Bush Visits Germany Ahead of G-8 Summit
RENEE MONTAGNE, host:
President Bush is in Stralsund, Germany for a largely ceremonial visit with Chancellor Angela Merkel. The president is on a six-day overseas trip, which includes the meeting of the G8 economic powers this weekend in St. Petersburg, Russia. This trip comes at a time when the U.S. and Europe are stressing diplomatic solutions to some vexing problems: the North Korean and Iranian nuclear programs, and the escalating violence in Middle East.
NPR's Don Gonyea is traveling with the president and joins us now.
And Don, you're in the former East Germany.
DON GONYEA reporting:
MONTAGNE: What's the agenda for the president there?
GONYEA: Well, the president always likes to go to places that were once under the rule of Communism and talk about democracy. And the former East Germany certainly provides him an opportunity to do that. But this visit is really all about the new and very real friendship between President Bush and the new German Chancellor Merkel. And Renee, I have to tell you, to help cement the friendship Mr. Bush was presented with the traditional and ceremonial barrel of herring during a welcome ceremony in Stralsund today. It was a small barrel. I'm not sure when any one last presented you with a barrel of herring as a gift, but the president was most appreciative today.
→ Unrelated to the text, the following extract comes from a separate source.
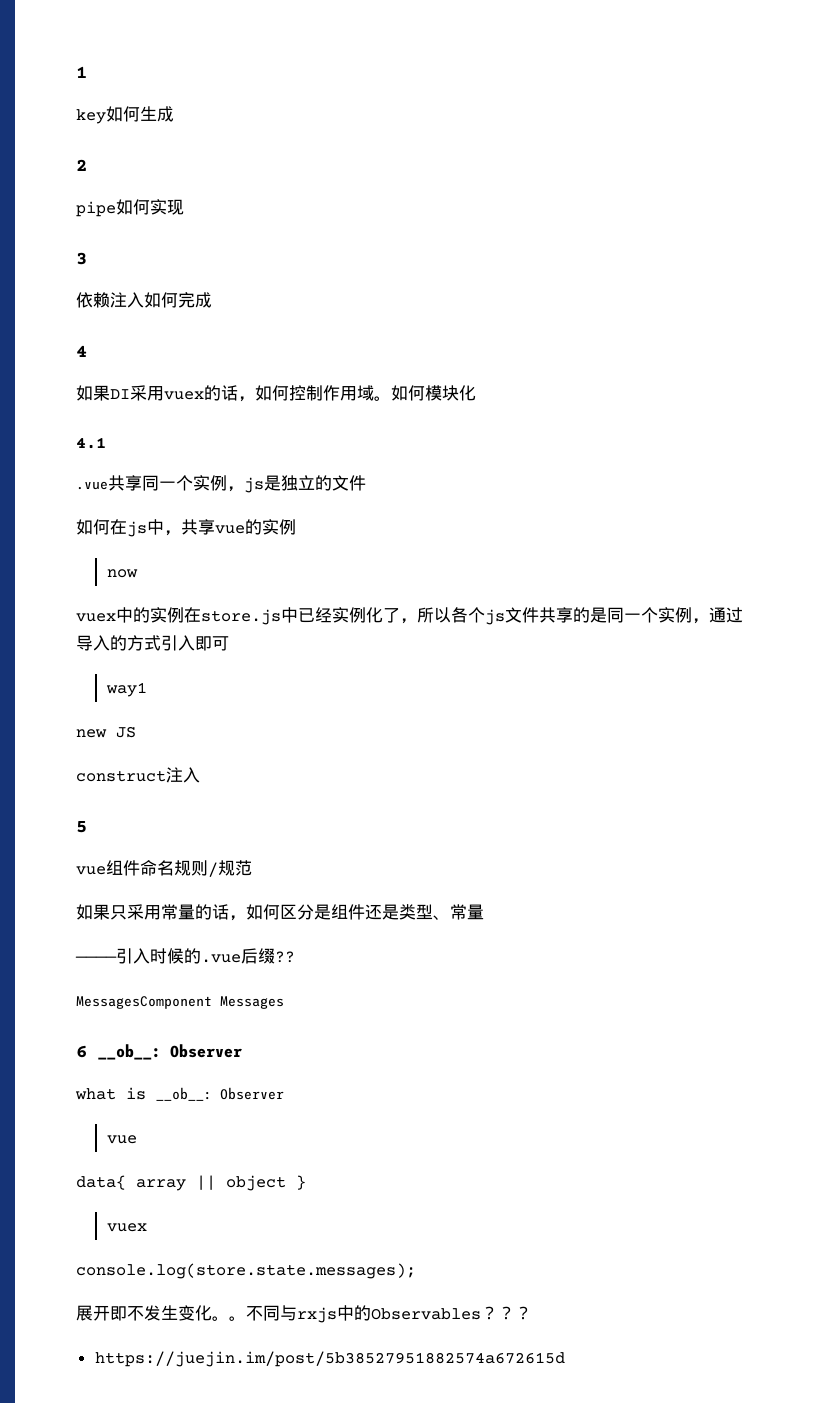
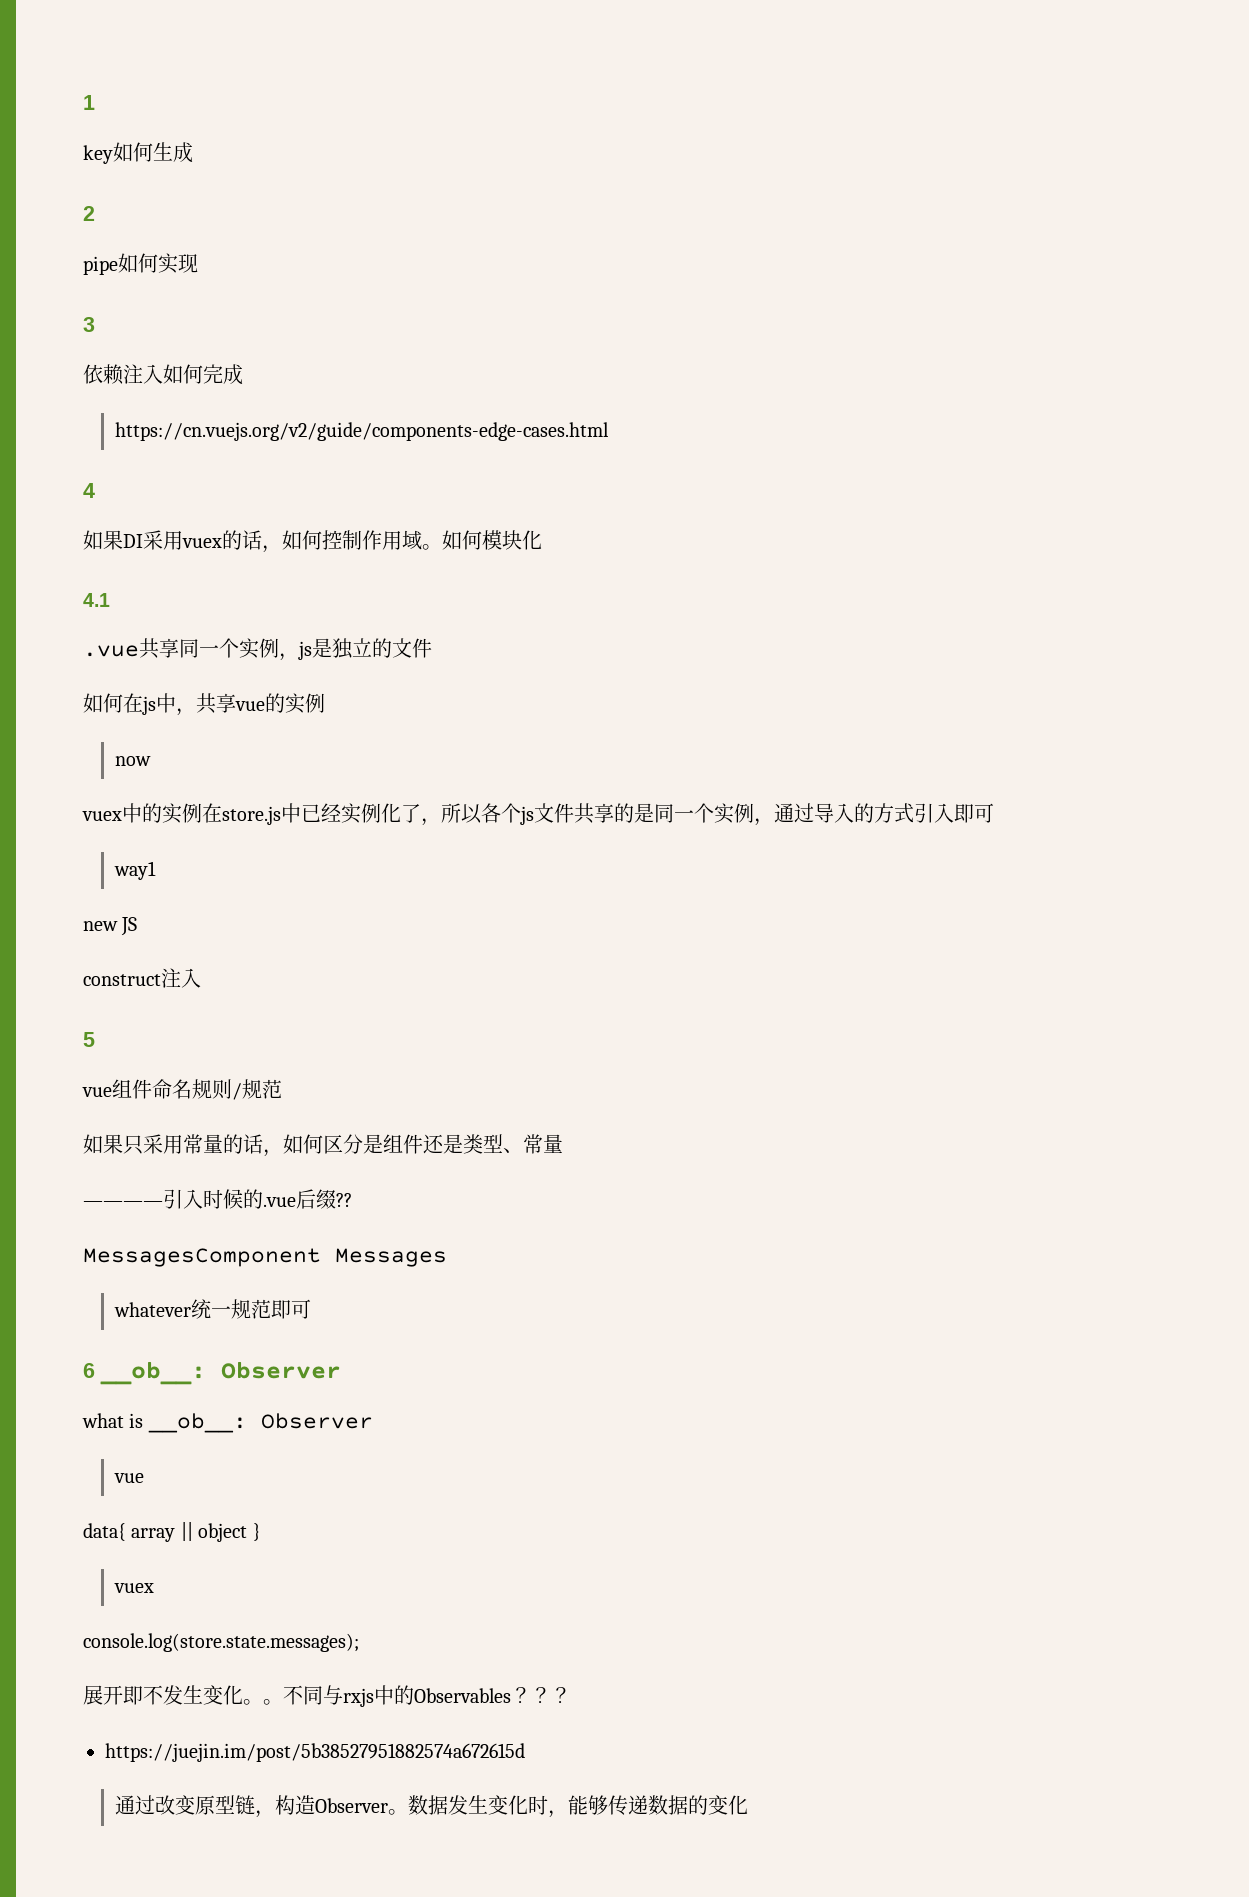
(212, 300) none -> [115,422,610,441] // https://cn.vuejs.org/v2/guide/components-edge-cases.html
(284, 1002) none -> [114,1299,312,1319] // whatever统一规范即可
(565, 1359) none -> [115,1795,749,1818] // 通过改变原型链，构造Observer。数据发生变化时，能够传递数据的变化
And really, let me add, Merkel - Chancellor Merkel can really be seen as the president's best new friend on the continent, given the pending departure of Tony Blair in Britain and the recent departure of Silvio Berlusconi in Italy, both very close allies. The White House now views Germany as a very critical component of U.S.-European relations.
MONTAGNE: This, of course, visit in East Germany comes in advance of the G8 Summit in Russia. And talking about relationships...
MONTAGNE: ...what about President Bush and President Vladimir Putin?
GONYEA: It is a relationship that's gotten more difficult since the president and Putin held their first meeting. It was in Slovenia almost exactly five years ago. That's when Mr. Bush declared that he looked into Putin's eyes and had gotten a sense of his soul. Well, these days the White House insists it's still a close relationship, but it also complains about Russian backsliding on democratic reforms.
Just a few months back, Vice President Cheney was in Vilnius, Lithuania. And there he delivered a really blistering critique along these lines of Russia. And yesterday Putin, in a U.S. TV interview, responded that it was like an unsuccessful hunting shot from Cheney. You know, we all know what he was referring to there. So there's more than a bit of tension, and all of that hangs over this weekend's summit.
MONTAGNE: Will, though, the U.S. confront Russia on these issues at this meeting in St. Petersburg?
GONYEA: Perhaps a bit. But really look for the pressing crises in North Korea and Iran, and now in the middle - Mid East, with the capture of those Israeli soldiers by Hezbollah, and the retaliation by Israel. Look for all of that to dominate. These are difficult issues, and they will really be the primary talk of this summit.
MONTAGNE: Don, thanks very much.
GONYEA: My pleasure.
MONTAGNE: NPR's White House correspondent Don Gonyea. He's traveling with President Bush in Germany.